*** Opening INFORMATION SUPPLIED ***
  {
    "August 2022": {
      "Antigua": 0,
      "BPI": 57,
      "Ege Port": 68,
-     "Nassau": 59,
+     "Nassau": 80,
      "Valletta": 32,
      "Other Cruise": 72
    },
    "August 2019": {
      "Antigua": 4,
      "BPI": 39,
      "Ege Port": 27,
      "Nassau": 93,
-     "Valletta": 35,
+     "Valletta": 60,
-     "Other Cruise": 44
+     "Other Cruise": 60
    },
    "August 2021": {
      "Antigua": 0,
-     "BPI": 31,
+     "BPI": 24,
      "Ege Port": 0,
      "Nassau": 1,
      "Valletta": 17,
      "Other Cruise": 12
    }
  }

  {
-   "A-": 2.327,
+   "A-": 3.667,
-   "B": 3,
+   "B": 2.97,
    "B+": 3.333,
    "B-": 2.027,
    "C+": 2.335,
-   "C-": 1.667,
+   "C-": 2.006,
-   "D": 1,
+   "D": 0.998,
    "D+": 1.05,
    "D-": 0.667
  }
*** Closing INFORMATION SUPPLIED ***
*** Opening INFORMATION SUPPLIED ***
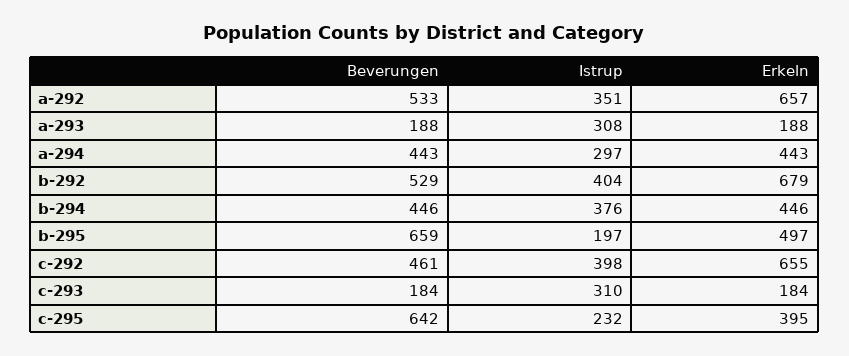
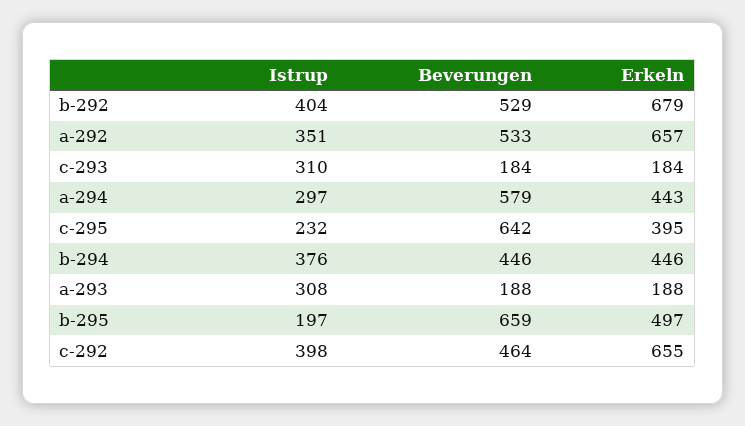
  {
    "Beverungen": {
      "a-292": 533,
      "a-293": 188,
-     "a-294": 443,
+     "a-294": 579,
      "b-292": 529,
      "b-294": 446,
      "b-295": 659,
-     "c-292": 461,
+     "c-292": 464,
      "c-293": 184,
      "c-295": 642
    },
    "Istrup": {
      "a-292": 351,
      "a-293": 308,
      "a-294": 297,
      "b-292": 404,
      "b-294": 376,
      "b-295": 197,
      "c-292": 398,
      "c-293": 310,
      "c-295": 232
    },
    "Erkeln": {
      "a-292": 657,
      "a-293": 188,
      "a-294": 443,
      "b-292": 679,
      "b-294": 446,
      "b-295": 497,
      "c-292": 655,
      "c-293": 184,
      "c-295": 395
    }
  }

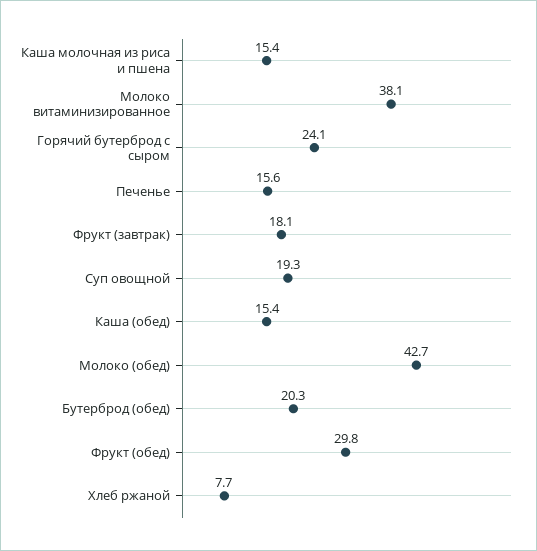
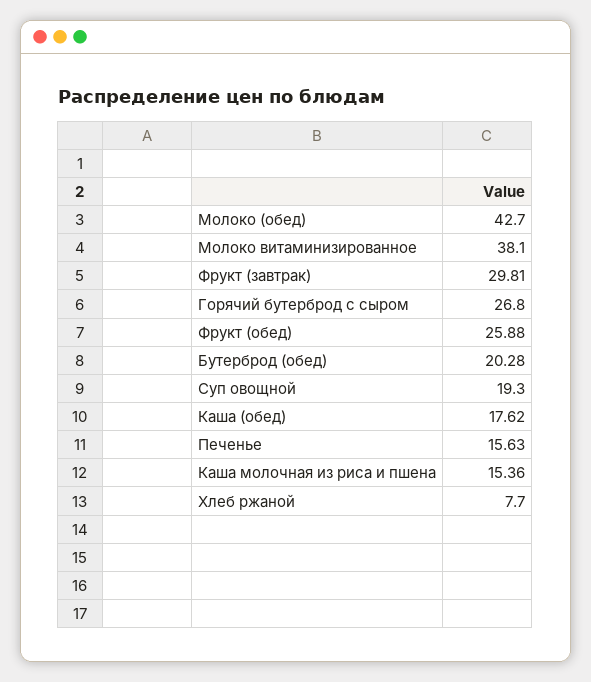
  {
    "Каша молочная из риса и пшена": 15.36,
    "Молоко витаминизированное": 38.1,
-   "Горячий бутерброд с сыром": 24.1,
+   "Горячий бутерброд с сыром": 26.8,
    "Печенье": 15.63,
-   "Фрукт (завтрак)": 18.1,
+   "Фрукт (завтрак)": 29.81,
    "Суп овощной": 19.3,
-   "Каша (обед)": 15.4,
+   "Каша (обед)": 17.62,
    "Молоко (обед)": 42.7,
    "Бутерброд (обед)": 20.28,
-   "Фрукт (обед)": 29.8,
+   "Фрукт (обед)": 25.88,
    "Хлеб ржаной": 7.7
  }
*** Closing INFORMATION SUPPLIED ***
§ **TASK PROMPT**
Your answer should be a single number: the count of lines in the listing that hold "Nassau".

§ **FINAL ANSWER**
4